Take 2–3 days to stabilize, then start a “minimum viable” job-search routine: one application and one outreach per day.
Your first week, simplified
- 1Day 1: paperwork + finances (stability first)
- 2Day 2: support + routine (protect your bandwidth)
- 3Day 3: unemployment + health coverage (buy runway)
- 4Day 4–5: resume + LinkedIn (minimum viable refresh)
- 5Day 6: job-search infrastructure (filters + tracker + kit)
- 6Day 7: start small momentum (3–5 applications + 2 messages)
- 7Week 2+: consistent cadence + interview practice; automate only what’s repetitive
Frequently Asked Questions
Should I start applying immediately after being laid off?
If you’re stable enough to focus, starting with a small amount of momentum (a few good-fit applications) can help. If you’re overwhelmed, prioritize paperwork and recovery for 2–3 days first—then begin a minimum routine.
How do I explain a layoff in interviews?
Keep it factual and brief: “My team was impacted by layoffs.” Then pivot to what you’re looking for and what you bring.
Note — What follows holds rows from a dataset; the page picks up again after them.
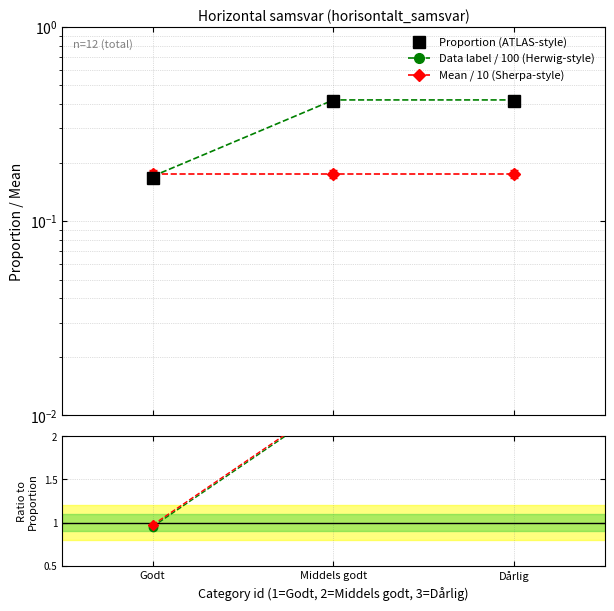

Is it true that Ratio to mean equals 1.4 at Dårlig?

False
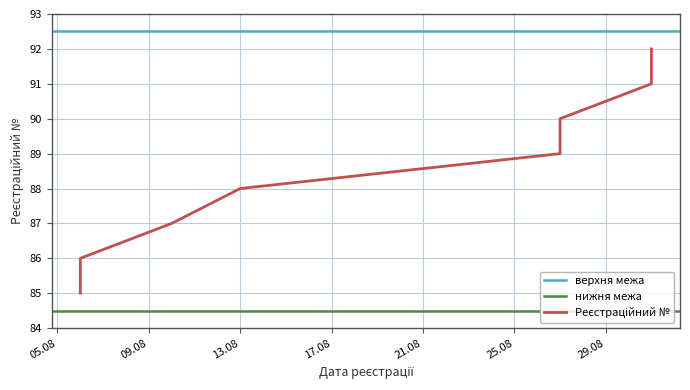

Count the values in the range 87 to 91.

5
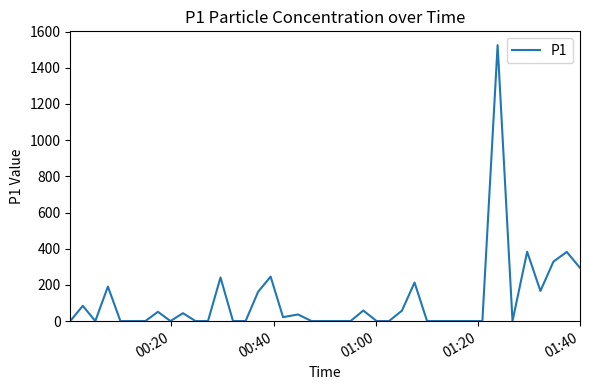

What is the greatest value displayed?

1525.3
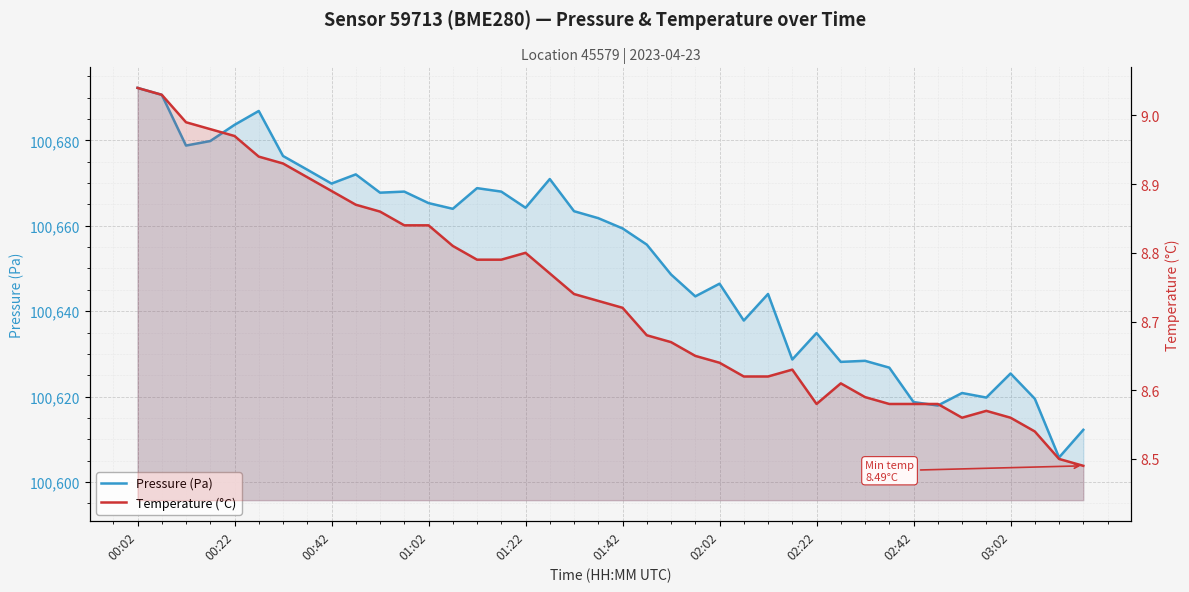

What is the difference between the second highest and minimum values in the temperature series?

0.5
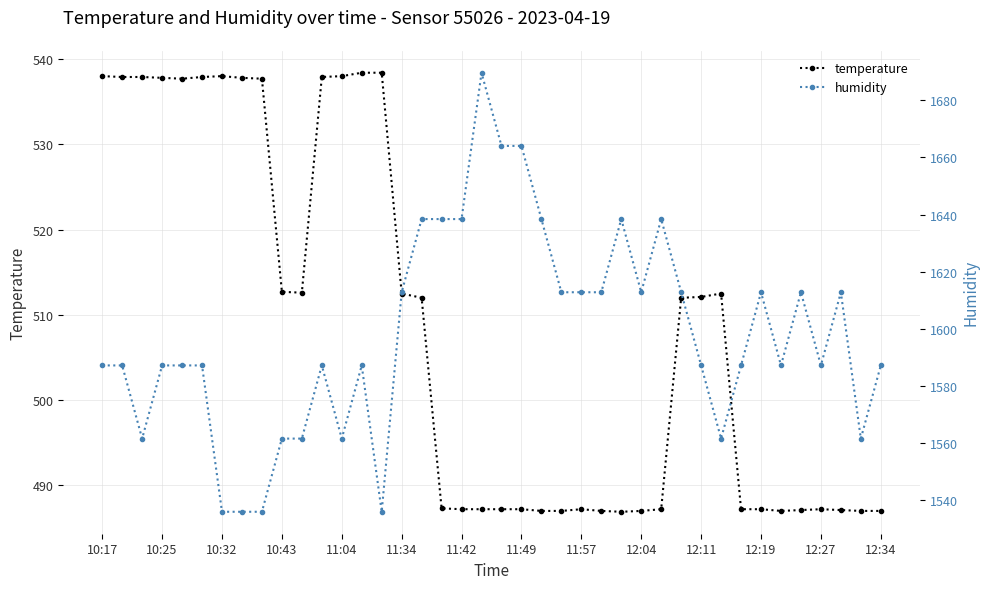

Where does the temperature series first go above 512?

10:17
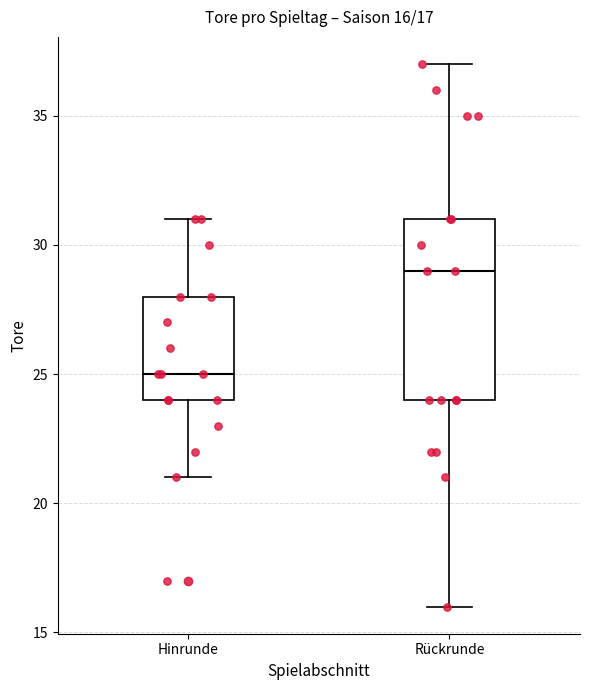

Which box is the tallest, from its lower edge to its upper edge?

Rückrunde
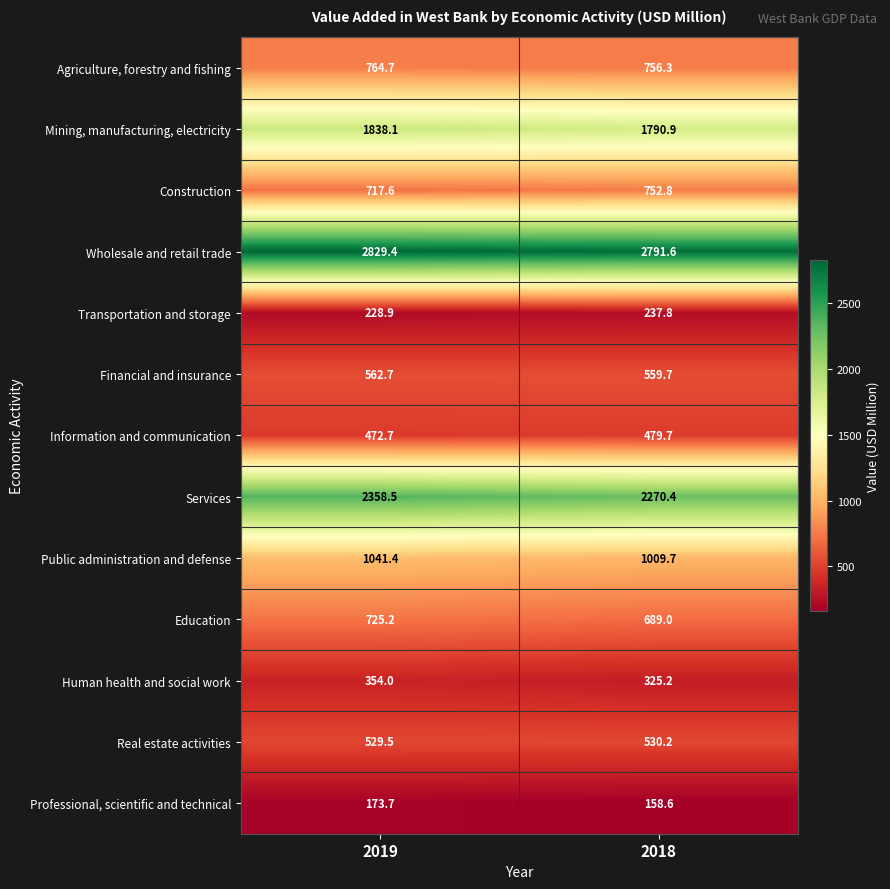

The value of Financial and insurance at 2019 is 260.9. True or false?

False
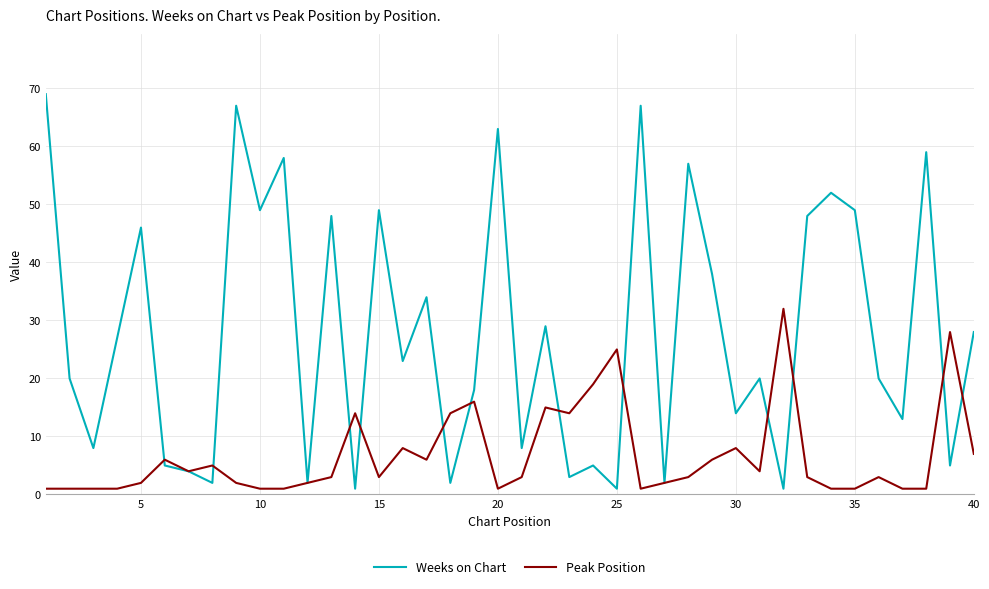

Rank the series by their maximum value, from highest to lowest.

Weeks on Chart, Peak Position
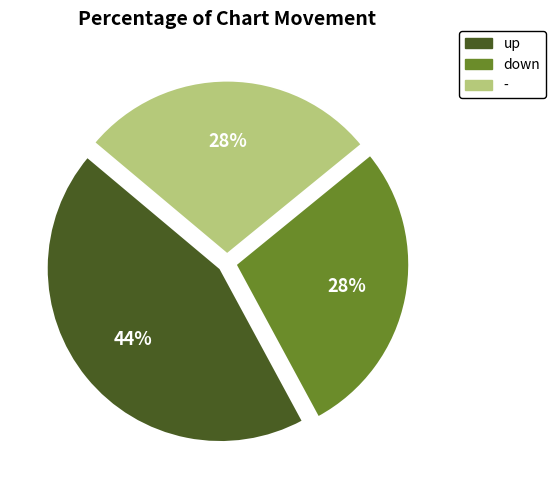

Combined, do down and up account for over 50%?

Yes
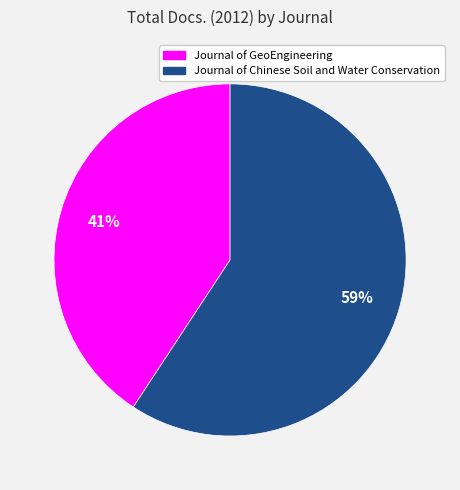

Combined, do Journal of GeoEngineering and Journal of Chinese Soil and Water Conservation account for over 50%?

Yes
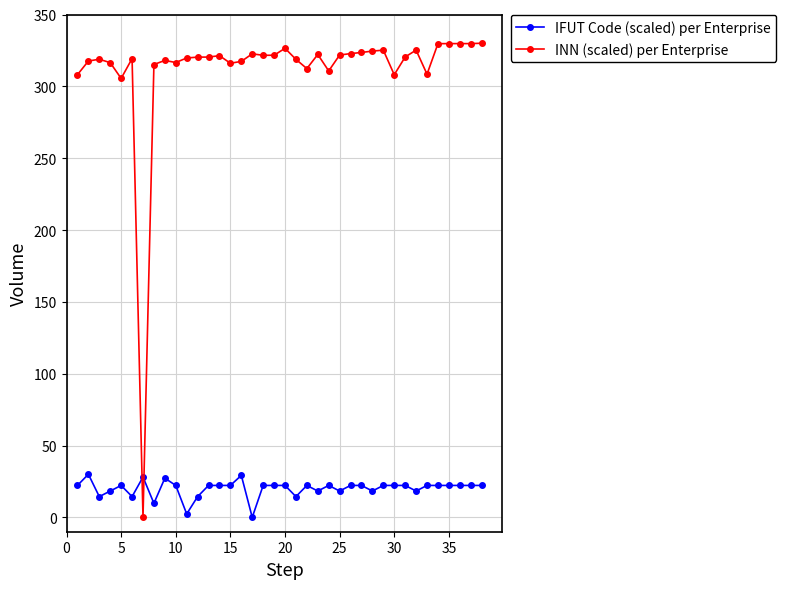

How many values in the IFUT Code (scaled) per Enterprise series exceed 22?

26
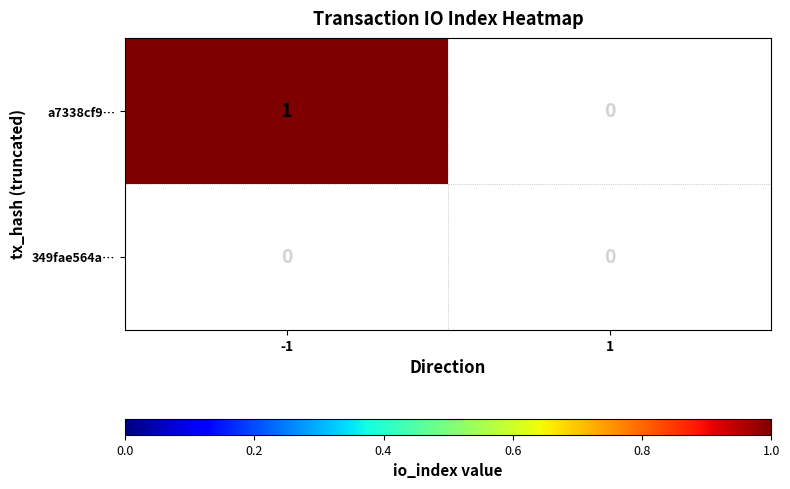

Is it true that a7338cf9… equals 2 at -1?

False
Avoid venting or over-explaining.
What should I do with severance?
Treat severance as runway. Map your essential monthly expenses, set a conservative budget, and avoid major new commitments for a few weeks while you stabilize.
Is it normal to feel ashamed after a layoff?
Yes. Layoffs often trigger shame even when performance wasn’t the cause. The fastest way through is support, routine, and small wins—your job search is a process, not a verdict on your worth.
How many jobs should I apply to each week?
Aim for consistency over volume. Many people do well with 15–25 good-fit applications per week plus networking and interview practice. If you’re early in your search, quality matters more than raw count.